Opposites Attract: A Unique Partnership Between Nursing and Construction Management Students

Saturday, 21 July 2018

Deborah Spoerner, DNP, MSN, RN, CPNP
Rebecca Johnson, MBA, RN, CPN
M. Erin Hoying, MSN, RN, CPN
Abby Berg, MSN
School of Nursing, Purdue University, West Lafayette, IN, USA

Background: Combined service learning (SL) and interprofessional education (IPE) experiences can advance student learning outside traditional classroom boundaries and unify professional values and beliefs. Service learning occurs when there is a balance between learning goals and service outcomes (Furco, 1996). IPE promotes teamwork and collaboration, and can lead to a better understanding of essential roles, responsibilities, and relationships for effective collaboration (Murdoch, Epp, & Vinek, 2017. Undergraduate students participating in combined SL and IPE experiences report appreciation for the work of others, respect for interprofessional teamwork, and confidence in the ability to work in partnership with other professions.

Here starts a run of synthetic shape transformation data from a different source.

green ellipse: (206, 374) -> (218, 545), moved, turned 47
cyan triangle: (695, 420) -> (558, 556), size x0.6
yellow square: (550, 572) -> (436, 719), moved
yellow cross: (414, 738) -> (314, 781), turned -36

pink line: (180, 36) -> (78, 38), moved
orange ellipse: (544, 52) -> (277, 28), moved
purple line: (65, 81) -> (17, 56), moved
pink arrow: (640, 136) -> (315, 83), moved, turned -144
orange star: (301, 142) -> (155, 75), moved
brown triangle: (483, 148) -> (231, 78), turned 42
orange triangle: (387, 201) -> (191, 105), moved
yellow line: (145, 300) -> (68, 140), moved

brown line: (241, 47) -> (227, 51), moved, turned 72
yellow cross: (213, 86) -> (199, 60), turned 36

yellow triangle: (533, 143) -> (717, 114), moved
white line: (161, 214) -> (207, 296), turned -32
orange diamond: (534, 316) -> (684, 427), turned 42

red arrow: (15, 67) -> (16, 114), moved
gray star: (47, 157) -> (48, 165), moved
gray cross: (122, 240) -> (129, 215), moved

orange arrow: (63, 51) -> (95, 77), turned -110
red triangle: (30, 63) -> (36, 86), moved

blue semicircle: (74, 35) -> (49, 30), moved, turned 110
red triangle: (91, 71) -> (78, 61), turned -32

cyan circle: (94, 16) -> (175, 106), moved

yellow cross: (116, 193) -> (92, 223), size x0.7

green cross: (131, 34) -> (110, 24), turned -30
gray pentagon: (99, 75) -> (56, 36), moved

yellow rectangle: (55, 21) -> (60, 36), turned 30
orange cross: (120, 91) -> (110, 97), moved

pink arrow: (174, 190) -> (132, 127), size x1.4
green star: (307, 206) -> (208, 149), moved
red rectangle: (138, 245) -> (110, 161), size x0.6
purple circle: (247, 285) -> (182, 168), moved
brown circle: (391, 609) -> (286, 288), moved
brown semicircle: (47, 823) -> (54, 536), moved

In a recent report from the American Academy of Colleges of nursing, The New Era of Academic Nursing, there is a call for academic nursing to cultivate teaching strategies which prepare future nurses for the changing healthcare practice (AACN, 2016). As nursing education moves into the future, there has been an increasing shift towards preparing nurses to practice in an interdisciplinary practice. Nurses will no longer be siloed into roles, but instead work in a collaborative role. IPE is an exemplar strategy which can utilized. Currently, IPE in healthcare and even across healthcare into other disciplines when focused on population health issues is guided by Interprofessional Education Collaborative (IPEC, 2016).

While not uncommon for IPE and SL to be linked in the education setting as a teaching strategy, usually the collaboration is between like minded disciplines. For instance, nursing students working with other healthcare professionals, such as medical students. The uniqueness of this IPE and SL was the collaboration of students from differing disciplines. For the purpose of this project, undergraduate nursing and construction management students partnered and engaged in service learning with a local child development center to design and construct a natural playscape.

Project Implementation: Eight interdisciplinary student teams were required to work collaboratively, apply principals of their respective professions, participate in reflection activities, and develop a professional proposal for a natural playscape. Nursing students applied principles of growth and development throughout the project, while construction management students applied principles of design. The final proposals were presented to the community partner, course instructors, and classroom peers. The community partner ultimately selected aspects of the proposals to implement at the child development center.

Reflection activities were an integral piece which allowed students to link the experience to their current and newly acquired knowledge. Schmidt and Brown (2016) recommend having continuous reflective activities throughout the experience; this allows students to disseminate the challenges, questions, and insights which were gained over the experience. In addition, Schmidt and Brown (2016) endorse multiple delivery methods of reflection be utilized before, during, and after the experience. The use of a reflection matrix allows for organization of the activities. In addition to written reflective activities before and during the project, the students created a video journal which served as a reflection of their experience in SL and IPE.

Results: Following the project, students submitted anonymous surveys to discuss the efficacy of combined SL and IPE as an educational strategy for nursing students. Survey questions addressed the impact of the project on teamwork, communication, problem solving, and how the project may benefit students in their future career. The aspects of teamwork, communication and problem solving are not new topics for healthcare related IPE projects but what do student responses reveal? Will the feedback responses be similar to those produced in a similar study where students reflected issues with time restraints when collaborating with other disciplines, were course objective met through this IPE experience as they were in this study, and is there an appreciation for the benefits of learning to enhance their communication skills across professions? (Leander, 2014).